PROBLEM STATEMENT - Work out how many lines of the records contain "open". Answer with the number and nothing else.

Excerpts from a dataset
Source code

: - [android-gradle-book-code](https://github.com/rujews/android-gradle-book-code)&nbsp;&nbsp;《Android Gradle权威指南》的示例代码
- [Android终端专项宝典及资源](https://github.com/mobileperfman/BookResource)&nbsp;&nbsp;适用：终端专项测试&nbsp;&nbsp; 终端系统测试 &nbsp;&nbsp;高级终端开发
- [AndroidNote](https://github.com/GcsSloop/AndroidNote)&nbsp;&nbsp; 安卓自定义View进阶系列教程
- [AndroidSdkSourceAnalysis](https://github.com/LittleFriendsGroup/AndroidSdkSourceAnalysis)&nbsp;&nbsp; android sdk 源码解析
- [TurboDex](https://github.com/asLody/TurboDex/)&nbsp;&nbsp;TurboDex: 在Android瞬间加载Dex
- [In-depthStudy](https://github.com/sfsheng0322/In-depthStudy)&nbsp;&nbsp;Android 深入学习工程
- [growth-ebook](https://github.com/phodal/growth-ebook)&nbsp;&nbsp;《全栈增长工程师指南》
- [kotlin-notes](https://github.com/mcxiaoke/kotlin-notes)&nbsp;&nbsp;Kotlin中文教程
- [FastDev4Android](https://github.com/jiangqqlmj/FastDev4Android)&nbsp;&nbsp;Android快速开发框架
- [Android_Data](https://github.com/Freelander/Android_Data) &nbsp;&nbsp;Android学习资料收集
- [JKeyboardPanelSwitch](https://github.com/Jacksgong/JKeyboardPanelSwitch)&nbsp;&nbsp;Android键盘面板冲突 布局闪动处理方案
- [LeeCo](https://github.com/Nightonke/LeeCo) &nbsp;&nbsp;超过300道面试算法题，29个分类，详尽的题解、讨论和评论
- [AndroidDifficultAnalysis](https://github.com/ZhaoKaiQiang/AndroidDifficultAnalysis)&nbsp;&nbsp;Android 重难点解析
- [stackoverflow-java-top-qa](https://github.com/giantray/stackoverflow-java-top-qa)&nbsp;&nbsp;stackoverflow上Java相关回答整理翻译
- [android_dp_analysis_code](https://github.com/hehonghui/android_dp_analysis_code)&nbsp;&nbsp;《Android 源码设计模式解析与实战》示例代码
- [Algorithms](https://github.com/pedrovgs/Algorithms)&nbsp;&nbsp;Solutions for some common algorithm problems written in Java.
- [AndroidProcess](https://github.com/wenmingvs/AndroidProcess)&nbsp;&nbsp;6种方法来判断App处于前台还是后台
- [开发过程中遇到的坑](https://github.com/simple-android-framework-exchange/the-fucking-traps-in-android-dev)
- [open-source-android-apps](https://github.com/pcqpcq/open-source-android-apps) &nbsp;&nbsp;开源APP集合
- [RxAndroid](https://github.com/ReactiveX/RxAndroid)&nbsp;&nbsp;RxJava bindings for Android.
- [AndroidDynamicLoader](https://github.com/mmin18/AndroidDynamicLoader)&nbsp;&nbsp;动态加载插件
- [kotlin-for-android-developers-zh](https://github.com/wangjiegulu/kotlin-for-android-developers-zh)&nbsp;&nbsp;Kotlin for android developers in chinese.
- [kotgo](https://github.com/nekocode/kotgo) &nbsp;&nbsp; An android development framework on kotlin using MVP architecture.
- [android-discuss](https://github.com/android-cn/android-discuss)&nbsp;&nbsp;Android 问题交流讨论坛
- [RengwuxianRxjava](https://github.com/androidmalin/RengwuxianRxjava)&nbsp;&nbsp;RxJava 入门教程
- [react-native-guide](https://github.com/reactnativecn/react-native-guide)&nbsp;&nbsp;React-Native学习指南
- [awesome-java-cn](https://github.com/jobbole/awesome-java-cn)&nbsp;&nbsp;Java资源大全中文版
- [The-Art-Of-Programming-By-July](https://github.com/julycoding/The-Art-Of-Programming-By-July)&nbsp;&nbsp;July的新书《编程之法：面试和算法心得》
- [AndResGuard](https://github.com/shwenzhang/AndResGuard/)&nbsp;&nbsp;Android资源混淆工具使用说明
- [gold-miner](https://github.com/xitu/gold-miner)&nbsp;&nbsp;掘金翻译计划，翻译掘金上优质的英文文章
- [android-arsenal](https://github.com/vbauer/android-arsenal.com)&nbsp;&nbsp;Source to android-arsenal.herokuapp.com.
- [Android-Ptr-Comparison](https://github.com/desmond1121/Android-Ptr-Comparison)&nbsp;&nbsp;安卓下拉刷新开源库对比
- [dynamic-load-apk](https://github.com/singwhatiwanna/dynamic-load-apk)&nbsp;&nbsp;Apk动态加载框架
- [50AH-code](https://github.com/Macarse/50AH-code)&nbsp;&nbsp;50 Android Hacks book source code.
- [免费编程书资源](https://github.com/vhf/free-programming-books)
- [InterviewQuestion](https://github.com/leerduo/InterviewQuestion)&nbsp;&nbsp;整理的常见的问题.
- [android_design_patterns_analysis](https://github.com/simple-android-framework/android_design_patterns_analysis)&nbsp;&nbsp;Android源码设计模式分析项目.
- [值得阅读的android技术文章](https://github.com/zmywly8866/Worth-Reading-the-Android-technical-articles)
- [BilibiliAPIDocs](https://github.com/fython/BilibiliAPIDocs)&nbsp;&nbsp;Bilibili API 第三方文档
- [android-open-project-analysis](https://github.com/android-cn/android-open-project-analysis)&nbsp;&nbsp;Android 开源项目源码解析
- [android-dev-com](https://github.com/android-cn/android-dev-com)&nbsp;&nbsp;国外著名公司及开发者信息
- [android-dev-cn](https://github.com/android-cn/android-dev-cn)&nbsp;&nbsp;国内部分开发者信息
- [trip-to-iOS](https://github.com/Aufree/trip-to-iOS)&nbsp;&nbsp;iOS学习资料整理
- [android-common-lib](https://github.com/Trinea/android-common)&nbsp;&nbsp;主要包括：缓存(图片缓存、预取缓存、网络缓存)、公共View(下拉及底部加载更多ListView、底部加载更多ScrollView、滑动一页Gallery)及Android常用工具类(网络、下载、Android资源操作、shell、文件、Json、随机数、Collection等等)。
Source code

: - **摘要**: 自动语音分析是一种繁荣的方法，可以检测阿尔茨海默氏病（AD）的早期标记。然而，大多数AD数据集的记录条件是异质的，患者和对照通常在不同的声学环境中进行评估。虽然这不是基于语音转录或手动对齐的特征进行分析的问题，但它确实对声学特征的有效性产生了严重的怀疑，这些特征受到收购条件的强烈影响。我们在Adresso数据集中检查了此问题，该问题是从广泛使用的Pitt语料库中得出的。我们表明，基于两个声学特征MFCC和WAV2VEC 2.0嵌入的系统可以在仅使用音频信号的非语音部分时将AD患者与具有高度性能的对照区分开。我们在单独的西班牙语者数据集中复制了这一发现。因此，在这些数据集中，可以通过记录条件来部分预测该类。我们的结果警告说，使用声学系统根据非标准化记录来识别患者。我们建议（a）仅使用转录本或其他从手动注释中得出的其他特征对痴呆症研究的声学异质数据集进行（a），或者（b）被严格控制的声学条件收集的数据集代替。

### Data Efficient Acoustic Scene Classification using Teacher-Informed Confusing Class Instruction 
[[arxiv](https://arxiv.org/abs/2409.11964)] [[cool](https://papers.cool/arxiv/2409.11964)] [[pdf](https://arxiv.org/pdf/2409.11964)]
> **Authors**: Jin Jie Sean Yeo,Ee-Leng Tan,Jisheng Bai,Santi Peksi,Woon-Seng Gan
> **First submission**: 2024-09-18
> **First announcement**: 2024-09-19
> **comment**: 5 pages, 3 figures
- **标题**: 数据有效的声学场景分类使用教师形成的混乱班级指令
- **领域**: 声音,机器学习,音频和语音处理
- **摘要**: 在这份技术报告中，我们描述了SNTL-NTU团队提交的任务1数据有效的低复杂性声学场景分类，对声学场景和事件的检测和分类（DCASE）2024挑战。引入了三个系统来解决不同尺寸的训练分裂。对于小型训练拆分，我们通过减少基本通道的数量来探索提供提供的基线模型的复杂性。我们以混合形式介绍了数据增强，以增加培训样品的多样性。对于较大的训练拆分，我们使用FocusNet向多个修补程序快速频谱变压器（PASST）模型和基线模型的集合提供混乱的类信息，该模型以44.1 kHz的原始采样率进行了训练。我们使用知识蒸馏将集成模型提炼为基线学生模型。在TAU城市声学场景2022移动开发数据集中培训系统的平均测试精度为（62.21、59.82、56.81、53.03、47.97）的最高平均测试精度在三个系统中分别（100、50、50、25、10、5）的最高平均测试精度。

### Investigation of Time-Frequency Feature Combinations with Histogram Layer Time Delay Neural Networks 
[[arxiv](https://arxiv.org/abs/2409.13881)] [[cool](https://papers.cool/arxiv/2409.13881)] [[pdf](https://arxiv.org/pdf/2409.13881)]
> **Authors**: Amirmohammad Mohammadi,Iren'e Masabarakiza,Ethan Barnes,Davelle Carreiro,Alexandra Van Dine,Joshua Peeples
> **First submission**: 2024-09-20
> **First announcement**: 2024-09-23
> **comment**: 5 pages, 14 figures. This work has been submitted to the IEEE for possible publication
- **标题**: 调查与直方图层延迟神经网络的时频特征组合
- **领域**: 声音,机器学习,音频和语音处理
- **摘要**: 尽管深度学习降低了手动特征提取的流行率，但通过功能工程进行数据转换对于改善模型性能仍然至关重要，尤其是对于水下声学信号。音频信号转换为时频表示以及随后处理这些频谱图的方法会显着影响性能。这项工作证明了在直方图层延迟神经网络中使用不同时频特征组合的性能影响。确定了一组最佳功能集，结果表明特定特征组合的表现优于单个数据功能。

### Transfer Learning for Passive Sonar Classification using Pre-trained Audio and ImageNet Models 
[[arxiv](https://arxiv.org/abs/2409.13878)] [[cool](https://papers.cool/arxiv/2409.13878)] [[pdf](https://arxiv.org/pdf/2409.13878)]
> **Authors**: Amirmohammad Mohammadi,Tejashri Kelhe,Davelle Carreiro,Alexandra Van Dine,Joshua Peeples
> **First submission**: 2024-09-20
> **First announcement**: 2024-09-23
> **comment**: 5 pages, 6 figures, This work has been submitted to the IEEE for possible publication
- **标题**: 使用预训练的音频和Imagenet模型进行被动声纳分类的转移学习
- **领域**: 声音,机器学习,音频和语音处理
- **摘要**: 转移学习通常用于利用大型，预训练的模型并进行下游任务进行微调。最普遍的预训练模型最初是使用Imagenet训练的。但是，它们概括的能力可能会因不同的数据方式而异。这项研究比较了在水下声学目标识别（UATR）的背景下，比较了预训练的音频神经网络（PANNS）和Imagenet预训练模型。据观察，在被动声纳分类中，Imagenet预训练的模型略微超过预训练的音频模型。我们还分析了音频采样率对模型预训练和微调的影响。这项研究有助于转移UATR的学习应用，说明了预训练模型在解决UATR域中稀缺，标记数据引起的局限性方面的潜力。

THE COMPLETED TASK - 2